WHAT YOU SHOULD DO: State how many lines of the material below contain the string "stone", with case counting, and give only the number.

---------- PROVIDED ENTRIES

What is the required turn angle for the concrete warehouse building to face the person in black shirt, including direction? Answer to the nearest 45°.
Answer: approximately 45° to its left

--------------------
---------- PROVIDED ENTRIES

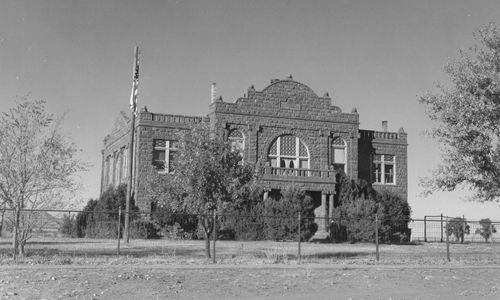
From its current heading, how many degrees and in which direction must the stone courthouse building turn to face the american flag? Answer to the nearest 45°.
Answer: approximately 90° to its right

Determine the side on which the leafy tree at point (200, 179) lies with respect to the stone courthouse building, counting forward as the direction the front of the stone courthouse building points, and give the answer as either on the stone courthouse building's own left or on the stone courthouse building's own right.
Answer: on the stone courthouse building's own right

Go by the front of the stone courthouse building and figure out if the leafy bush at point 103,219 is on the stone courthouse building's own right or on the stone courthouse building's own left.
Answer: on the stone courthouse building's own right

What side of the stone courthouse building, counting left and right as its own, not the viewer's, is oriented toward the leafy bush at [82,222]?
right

--------------------
---------- PROVIDED ENTRIES

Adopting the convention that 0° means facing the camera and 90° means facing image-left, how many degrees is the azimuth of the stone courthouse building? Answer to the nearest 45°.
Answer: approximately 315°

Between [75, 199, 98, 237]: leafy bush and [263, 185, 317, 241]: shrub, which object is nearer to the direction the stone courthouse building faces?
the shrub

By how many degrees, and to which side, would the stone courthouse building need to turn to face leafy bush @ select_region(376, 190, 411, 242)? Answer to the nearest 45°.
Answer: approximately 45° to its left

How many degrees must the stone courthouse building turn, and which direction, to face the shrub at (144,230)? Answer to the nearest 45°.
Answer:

--------------------

TASK OUTPUT: 10